CHALLENGE: Reproduce verbatim the stretch of rows from the line containing "scientific name: Kallstroemia rosei" through the line containing "locality: Spangle", including both of those lines.

[Dataset entries]
◆ ◆ ◆

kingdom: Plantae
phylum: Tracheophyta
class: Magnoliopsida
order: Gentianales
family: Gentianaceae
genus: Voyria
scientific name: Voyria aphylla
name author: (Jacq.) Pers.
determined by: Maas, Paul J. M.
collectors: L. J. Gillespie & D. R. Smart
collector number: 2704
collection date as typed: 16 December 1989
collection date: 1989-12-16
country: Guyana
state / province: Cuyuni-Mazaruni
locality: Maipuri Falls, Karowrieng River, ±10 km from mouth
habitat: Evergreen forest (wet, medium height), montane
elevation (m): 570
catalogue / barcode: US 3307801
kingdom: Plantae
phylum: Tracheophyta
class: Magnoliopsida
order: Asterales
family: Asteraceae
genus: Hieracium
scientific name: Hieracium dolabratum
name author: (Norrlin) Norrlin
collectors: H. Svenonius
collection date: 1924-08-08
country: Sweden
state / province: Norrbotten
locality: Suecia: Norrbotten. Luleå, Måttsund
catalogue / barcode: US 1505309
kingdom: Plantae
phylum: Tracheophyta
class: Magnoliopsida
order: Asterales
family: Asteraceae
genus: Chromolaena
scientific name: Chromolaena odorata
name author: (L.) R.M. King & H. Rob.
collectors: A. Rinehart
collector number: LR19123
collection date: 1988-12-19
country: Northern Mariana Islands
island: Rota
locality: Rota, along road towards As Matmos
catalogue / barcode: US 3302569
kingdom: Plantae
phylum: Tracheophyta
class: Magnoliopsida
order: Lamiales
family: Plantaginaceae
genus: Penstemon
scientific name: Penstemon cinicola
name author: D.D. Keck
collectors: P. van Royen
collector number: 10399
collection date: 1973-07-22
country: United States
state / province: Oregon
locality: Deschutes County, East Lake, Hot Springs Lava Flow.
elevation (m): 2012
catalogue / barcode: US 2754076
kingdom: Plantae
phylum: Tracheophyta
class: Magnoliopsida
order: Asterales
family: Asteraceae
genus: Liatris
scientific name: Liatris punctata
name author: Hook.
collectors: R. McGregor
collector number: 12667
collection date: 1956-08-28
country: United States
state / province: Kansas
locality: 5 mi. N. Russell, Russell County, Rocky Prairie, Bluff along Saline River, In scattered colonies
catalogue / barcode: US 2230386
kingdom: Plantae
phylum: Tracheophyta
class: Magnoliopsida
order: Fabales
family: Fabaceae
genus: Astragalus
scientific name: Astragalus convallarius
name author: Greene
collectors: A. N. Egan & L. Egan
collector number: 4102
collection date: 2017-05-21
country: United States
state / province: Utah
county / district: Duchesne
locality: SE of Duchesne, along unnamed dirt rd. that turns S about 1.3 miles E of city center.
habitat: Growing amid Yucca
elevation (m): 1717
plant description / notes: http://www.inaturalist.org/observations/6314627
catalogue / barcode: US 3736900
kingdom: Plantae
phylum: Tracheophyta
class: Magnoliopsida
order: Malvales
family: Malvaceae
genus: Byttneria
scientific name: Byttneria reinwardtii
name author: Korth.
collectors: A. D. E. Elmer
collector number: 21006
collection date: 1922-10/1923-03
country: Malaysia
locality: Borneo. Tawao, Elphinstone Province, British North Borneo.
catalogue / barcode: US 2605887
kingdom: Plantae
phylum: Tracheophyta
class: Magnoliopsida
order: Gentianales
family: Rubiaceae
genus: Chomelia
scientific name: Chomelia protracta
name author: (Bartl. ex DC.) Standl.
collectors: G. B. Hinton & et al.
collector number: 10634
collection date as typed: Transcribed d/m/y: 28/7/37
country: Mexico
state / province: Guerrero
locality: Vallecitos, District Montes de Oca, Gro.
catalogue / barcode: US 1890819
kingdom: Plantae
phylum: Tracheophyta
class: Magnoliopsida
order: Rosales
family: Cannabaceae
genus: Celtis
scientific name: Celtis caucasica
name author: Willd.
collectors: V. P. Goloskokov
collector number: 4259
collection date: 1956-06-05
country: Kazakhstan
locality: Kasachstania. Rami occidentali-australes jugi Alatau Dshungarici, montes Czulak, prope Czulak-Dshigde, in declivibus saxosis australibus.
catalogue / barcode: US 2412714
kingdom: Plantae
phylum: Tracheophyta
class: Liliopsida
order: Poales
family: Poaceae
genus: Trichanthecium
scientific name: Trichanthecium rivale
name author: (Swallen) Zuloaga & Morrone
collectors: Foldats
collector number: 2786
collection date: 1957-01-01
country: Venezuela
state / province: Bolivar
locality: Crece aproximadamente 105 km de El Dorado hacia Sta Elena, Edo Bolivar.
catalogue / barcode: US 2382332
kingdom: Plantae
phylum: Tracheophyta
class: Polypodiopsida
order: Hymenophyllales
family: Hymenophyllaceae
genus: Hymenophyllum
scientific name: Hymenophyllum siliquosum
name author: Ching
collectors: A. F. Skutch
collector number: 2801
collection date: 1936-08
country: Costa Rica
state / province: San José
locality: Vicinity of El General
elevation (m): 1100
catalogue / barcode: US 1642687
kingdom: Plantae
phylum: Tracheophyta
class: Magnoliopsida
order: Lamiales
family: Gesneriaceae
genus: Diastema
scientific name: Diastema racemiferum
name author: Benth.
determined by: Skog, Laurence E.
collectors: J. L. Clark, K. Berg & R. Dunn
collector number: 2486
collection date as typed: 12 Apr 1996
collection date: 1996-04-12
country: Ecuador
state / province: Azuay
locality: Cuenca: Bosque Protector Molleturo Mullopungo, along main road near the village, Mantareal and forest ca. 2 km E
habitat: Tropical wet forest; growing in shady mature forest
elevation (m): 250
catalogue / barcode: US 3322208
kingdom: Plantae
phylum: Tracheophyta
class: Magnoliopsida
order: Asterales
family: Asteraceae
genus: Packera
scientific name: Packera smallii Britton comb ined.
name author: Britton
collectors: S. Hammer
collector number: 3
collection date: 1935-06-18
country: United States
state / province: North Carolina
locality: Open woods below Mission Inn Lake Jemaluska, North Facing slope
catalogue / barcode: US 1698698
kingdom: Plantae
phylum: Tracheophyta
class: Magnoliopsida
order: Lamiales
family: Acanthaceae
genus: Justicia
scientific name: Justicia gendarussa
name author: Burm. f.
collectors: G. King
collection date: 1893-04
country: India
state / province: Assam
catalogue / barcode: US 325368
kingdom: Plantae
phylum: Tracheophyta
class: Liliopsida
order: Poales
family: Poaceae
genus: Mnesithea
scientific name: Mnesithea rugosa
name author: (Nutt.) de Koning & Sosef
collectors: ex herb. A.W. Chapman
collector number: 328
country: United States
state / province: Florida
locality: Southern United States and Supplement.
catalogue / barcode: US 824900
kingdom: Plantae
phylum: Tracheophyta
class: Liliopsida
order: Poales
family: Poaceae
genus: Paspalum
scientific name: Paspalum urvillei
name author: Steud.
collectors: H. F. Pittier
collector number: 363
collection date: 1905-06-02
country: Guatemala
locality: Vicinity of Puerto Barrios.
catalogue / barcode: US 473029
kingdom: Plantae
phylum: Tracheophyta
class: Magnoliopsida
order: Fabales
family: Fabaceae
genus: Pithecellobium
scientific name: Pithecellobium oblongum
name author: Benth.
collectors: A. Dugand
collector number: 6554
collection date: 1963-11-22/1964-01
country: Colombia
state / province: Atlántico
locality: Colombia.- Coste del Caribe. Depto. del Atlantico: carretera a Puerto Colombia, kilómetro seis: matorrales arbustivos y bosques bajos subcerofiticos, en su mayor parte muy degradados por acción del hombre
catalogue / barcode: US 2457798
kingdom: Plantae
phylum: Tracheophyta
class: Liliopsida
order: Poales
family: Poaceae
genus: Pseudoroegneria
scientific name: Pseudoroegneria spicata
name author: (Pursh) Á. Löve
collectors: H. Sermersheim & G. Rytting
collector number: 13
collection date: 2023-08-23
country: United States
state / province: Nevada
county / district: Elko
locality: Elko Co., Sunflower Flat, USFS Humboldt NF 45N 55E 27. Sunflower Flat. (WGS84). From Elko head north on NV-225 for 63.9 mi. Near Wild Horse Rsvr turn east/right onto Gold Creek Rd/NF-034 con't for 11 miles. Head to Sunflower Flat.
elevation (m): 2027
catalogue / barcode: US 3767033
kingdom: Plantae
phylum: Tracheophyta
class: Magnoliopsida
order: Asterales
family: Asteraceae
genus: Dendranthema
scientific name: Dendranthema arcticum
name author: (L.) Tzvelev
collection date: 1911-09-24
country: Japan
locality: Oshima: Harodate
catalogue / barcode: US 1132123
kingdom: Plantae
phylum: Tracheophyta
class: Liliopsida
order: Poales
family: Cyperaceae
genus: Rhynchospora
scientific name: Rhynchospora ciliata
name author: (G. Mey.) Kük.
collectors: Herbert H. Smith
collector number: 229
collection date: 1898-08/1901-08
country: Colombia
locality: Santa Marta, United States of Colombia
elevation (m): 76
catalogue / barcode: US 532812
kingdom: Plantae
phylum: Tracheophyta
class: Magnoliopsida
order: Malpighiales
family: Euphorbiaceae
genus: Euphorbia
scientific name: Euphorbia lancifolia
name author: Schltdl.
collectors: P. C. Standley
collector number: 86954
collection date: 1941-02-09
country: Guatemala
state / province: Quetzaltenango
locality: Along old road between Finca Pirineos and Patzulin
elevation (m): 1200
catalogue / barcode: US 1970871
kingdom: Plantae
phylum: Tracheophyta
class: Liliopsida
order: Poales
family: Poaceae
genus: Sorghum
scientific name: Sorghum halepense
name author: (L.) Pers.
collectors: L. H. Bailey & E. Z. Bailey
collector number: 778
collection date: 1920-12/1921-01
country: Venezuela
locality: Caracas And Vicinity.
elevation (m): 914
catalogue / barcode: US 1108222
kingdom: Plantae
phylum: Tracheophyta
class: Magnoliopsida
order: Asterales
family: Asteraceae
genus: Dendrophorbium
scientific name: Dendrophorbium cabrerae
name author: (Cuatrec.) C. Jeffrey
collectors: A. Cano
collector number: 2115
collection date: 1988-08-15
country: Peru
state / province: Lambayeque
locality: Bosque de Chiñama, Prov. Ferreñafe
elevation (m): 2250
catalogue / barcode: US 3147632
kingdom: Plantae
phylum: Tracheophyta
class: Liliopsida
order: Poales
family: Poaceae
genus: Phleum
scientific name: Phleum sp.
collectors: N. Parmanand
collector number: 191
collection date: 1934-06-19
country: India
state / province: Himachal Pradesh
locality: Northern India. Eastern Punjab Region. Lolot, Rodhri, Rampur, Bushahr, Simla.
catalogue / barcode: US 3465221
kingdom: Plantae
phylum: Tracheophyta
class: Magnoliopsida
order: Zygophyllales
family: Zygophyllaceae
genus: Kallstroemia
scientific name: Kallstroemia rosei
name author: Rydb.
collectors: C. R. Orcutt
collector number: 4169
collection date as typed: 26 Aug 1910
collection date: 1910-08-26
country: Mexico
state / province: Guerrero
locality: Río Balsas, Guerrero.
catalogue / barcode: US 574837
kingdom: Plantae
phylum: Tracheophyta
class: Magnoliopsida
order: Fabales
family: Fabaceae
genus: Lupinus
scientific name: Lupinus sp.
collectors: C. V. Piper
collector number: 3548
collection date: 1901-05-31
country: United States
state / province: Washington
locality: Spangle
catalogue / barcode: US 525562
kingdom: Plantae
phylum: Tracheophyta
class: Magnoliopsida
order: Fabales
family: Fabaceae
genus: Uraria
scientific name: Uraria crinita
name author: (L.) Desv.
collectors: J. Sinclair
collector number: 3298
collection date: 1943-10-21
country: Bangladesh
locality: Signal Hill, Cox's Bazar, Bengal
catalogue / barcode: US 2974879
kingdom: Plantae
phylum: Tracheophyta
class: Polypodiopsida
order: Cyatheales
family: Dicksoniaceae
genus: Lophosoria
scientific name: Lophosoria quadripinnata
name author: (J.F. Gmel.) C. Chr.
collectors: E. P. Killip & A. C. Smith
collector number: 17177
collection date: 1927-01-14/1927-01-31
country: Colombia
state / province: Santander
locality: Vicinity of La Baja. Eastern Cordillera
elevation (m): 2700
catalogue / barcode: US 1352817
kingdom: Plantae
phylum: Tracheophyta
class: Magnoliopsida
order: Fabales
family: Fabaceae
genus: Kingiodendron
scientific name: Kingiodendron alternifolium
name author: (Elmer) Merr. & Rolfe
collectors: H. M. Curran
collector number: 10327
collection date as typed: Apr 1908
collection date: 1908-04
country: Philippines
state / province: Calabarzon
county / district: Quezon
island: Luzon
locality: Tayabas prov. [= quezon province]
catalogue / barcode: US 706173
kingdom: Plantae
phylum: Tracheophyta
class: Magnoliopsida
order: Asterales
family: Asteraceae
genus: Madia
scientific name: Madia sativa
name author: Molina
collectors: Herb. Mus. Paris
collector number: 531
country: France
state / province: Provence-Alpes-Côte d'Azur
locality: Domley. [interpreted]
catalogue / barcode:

◆ ◆ ◆

FINISHED EXERCISE:
scientific name: Kallstroemia rosei
name author: Rydb.
collectors: C. R. Orcutt
collector number: 4169
collection date as typed: 26 Aug 1910
collection date: 1910-08-26
country: Mexico
state / province: Guerrero
locality: Río Balsas, Guerrero.
catalogue / barcode: US 574837
kingdom: Plantae
phylum: Tracheophyta
class: Magnoliopsida
order: Fabales
family: Fabaceae
genus: Lupinus
scientific name: Lupinus sp.
collectors: C. V. Piper
collector number: 3548
collection date: 1901-05-31
country: United States
state / province: Washington
locality: Spangle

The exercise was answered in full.